Он вынул бумажник из кармана, отсчитал деньги. Выходя, я громко сказал: «Прощайте!» Но он не ответил. На улице я с минуту стоял как оглушенный: мне показалось, что и Мессина, и Лиссабон пронеслись над моей головой и оставили меня живым. Когда я вернулся домой, отдав деньги, голодный и усталый, я повалился на постель и пролежал так до темноты. Если бы мне дали бомбу в тот вечер и сказали: бросай, в кого хочешь, я бы бросил ее… в кого бы я бросил ее? В первого ювелира? Во второго ювелира? В человека в сером халате? В господина Огинсона? В эксперта городского ломбарда? Нет, нет, нет, — говорил я себе, — я бы бросил ее в этот страшный зал, где пахнет дезинфекцией, я бы бросил ее у входа, в надпись: либерте, огалите, фратерните. Но, как говорит мой сосед по комнате, человек без профессии Мишель Нерон, русские удивительно умеют устраиваться и всегда ловко выкручиваются. Русским необычайно везет.

— В чем везет? — кричал я поздно ночью, когда он зашел ко мне. — В чем? В чем?

Но он, конечно, не знал, что ответить; он терпеть не может крика и продолжал молчать, пока я не надоел ему своим вопросом до такой степени, что, пожав плечами, он молча ушел к себе.

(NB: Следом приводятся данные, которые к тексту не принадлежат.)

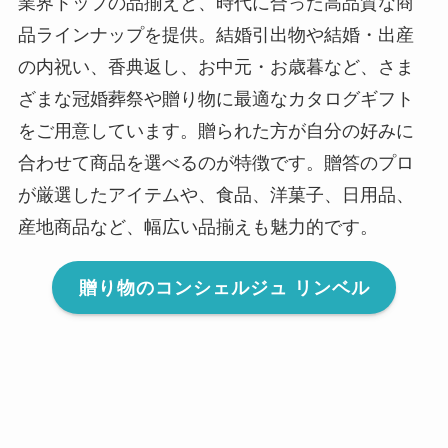
業界トップの品揃えと、時代に合った高品質な商
品ラインナップを提供。結婚引出物や結婚・出産
の内祝い、香典返し、お中元・お歳暮など、さま
ざまな冠婚葬祭や贈り物に最適なカタログギフト
をご用意しています。贈られた方が自分の好みに
合わせて商品を選べるのが特徴です。贈答のプロ
が厳選したアイテムや、食品、洋菓子、日用品、
産地商品など、幅広い品揃えも魅力的です。
贈り物のコンシェルジュ リンベル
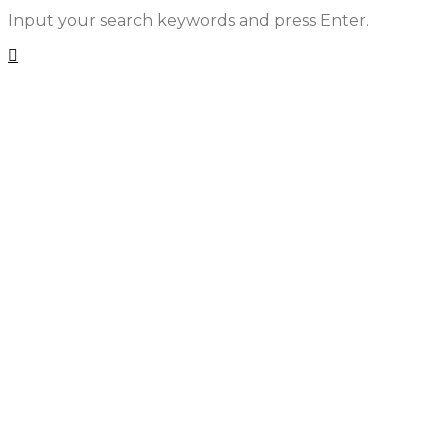
Input your search keywords and press Enter.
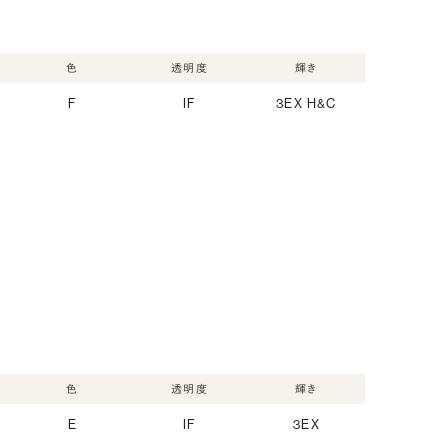
色
透明度
輝き
F
IF
3EX H&C
色
透明度
輝き
E
IF
3EX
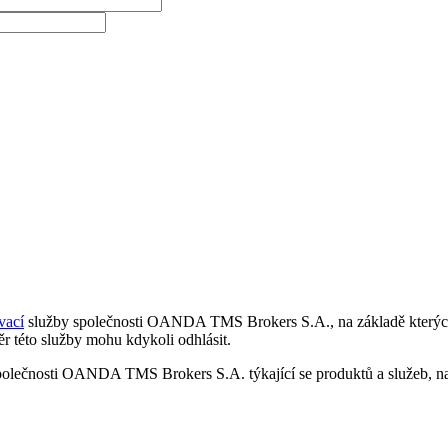
vací
služby společnosti OANDA TMS Brokers S.A., na základě kterých 
r této služby mohu kdykoli odhlásit.
polečnosti OANDA TMS Brokers S.A. týkající se produktů a služeb, nap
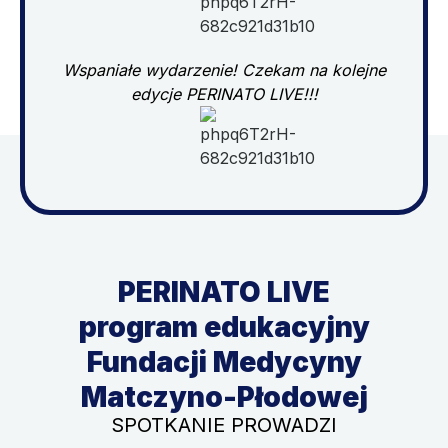
Wspaniałe wydarzenie! Czekam na kolejne
edycje PERINATO LIVE!!!
PERINATO LIVE
program edukacyjny
Fundacji Medycyny
Matczyno-Płodowej
SPOTKANIE PROWADZI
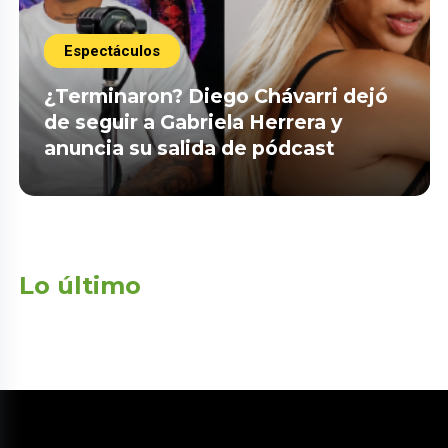
Espectáculos
¿Terminaron? Diego Chávarri dejó
de seguir a Gabriela Herrera y
anuncia su salida de pódcast
Lo último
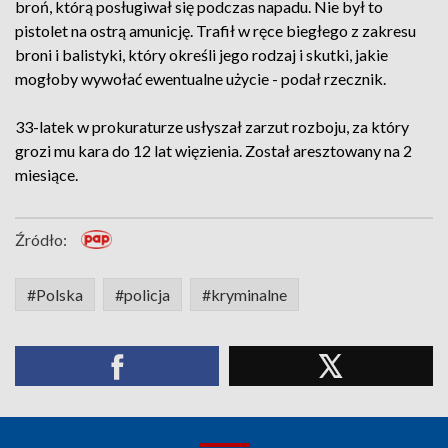
broń, którą posługiwał się podczas napadu. Nie był to
pistolet na ostrą amunicję. Trafił w ręce biegłego z zakresu
broni i balistyki, który określi jego rodzaj i skutki, jakie
mogłoby wywołać ewentualne użycie - podał rzecznik.
33-latek w prokuraturze usłyszał zarzut rozboju, za który
grozi mu kara do 12 lat więzienia. Został aresztowany na 2
miesiące.
Źródło:
#Polska
#policja
#kryminalne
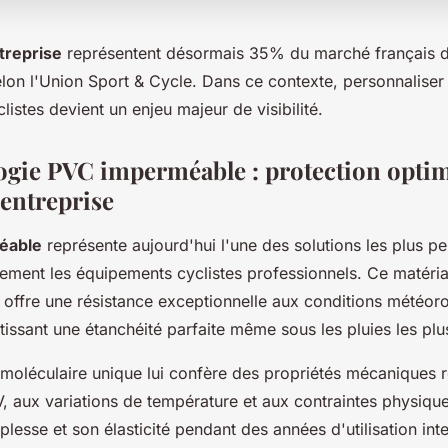
ntreprise
représentent désormais 35% du marché français d
elon l'Union Sport & Cycle. Dans ce contexte, personnaliser
istes devient un enjeu majeur de visibilité.
ogie PVC imperméable : protection opti
'entreprise
éable
représente aujourd'hui l'une des solutions les plus p
cement les équipements cyclistes professionnels. Ce matéri
 offre une résistance exceptionnelle aux conditions météor
issant une étanchéité parfaite même sous les pluies les plu
moléculaire unique lui confère des propriétés mécaniques 
, aux variations de température et aux contraintes physiqu
plesse et son élasticité pendant des années d'utilisation int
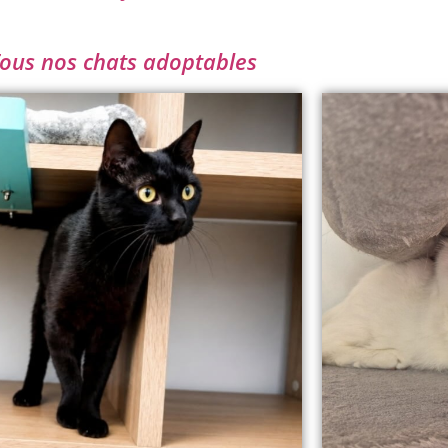
ous nos chats adoptables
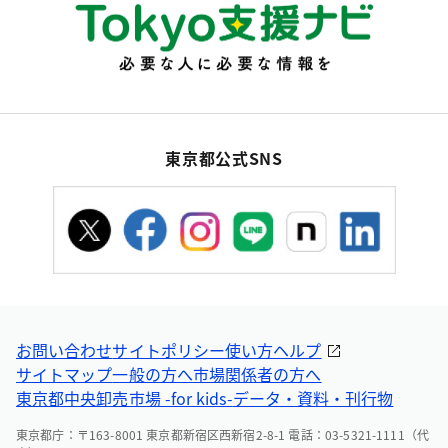
東京都公式SNS
お問い合わせ
サイトポリシー
使い方ヘルプ
サイトマップ
一般の方へ
市場関係者の方へ
東京都中央卸売市場 -for kids-
データ・資料・刊行物
東京都庁：〒163-8001 東京都新宿区西新宿2-8-1 電話：03-5321-1111（代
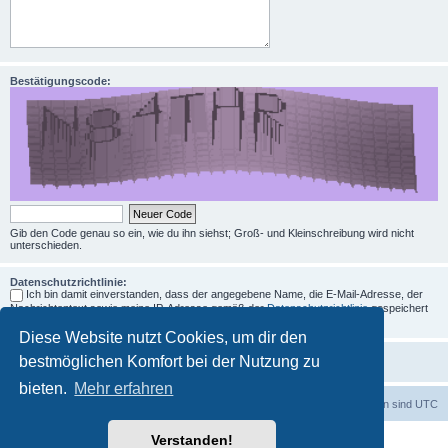
Bestätigungscode:
Gib den Code genau so ein, wie du ihn siehst; Groß- und Kleinschreibung wird nicht
unterschieden.
Datenschutzrichtlinie:
Ich bin damit einverstanden, dass der angegebene Name, die E-Mail-Adresse, der
Nachrichtentext sowie meine IP-Adresse gemäß der
Datenschutzrichtlinie
gespeichert
und verarbeitet werden.
Diese Website nutzt Cookies, um dir den
bestmöglichen Komfort bei der Nutzung zu
bieten.
Mehr erfahren
Foren-Übersicht
Alle Zeiten sind
UTC
Verstanden!
Powered by
phpBB
® Forum Software © phpBB Limited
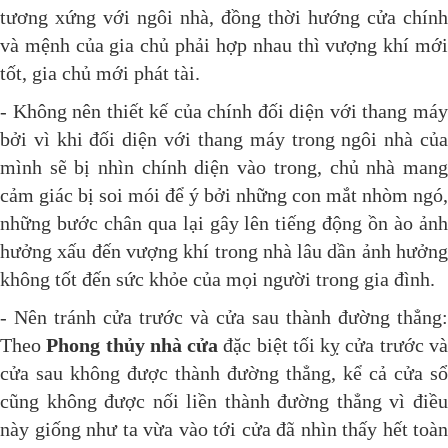
tương xứng với ngôi nhà, đồng thời hướng cửa chính
và mệnh của gia chủ phải hợp nhau thì vượng khí mới
tốt, gia chủ mới phát tài.
- Không nên thiết kế của chính đối diện với thang máy
bởi vì khi đối diện với thang máy trong ngôi nhà của
mình sẽ bị nhìn chính diện vào trong, chủ nhà mang
cảm giác bị soi mói để ý bởi những con mắt nhòm ngó,
những bước chân qua lại gây lên tiếng động ồn ào ảnh
hưởng xấu đến vượng khí trong nhà lâu dần ảnh hưởng
không tốt đến sức khỏe của mọi người trong gia đình.
- Nên tránh cửa trước và cửa sau thành đường thẳng:
Theo
Phong thủy nhà cửa
đặc biệt tối kỵ cửa trước v
cửa sau không được thành đường thẳng, kể cả cửa sổ
cũng không được nối liền thành đường thẳng vì điều
này giống như ta vừa vào tới cửa đã nhìn thấy hết toàn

На следующий день была суббота, и когда настало воскресенье, у меня было время обдумать, что делать. Если все те вещи, которые мне принадлежат, постараться продать, вместо того чтобы раздать, то я могу выручить приблизительно одну четверть того, что мне нужно, чтобы заплатить за билет. Это было мне ясно и без того, чтобы заниматься вычислениями. Откуда добыть остальное? Я мысленно перебрал в уме все, что имел. Даже если продать все, оставив только то, что на мне, да бритву, да зубную щетку, — больше четверти не наберется. Безвыходность была полная, и я даже стал подумывать о том, чтобы завтра утром пойти отказаться от пароходного билета. Ехать было не на что. Чем скорее забыть обо всем этом, тем лучше. Занять такие деньги тоже было не у кого. Писать же Дружину в Чикаго было совершенно бесполезно по одной простой причине, о которой сейчас рано говорить. В этом месте моего рассказа достаточно сказать, что Дружину писать письма было бессмысленно.

«Есть два обручальных кольца, — подсчитывал я, — и книги, и одежда, и радио, старое, но еще хорошее». День тянулся долго, и надо было что-то решить. Впрочем, минутами мне казалось, что решать ничего не надо было: все и так решено. Обо всем чем скорее забыть, тем лучше.

B шестом часу ко мне постучался коридорный. «Вас спрашивают внизу, — сказал он, — какая-то барышня».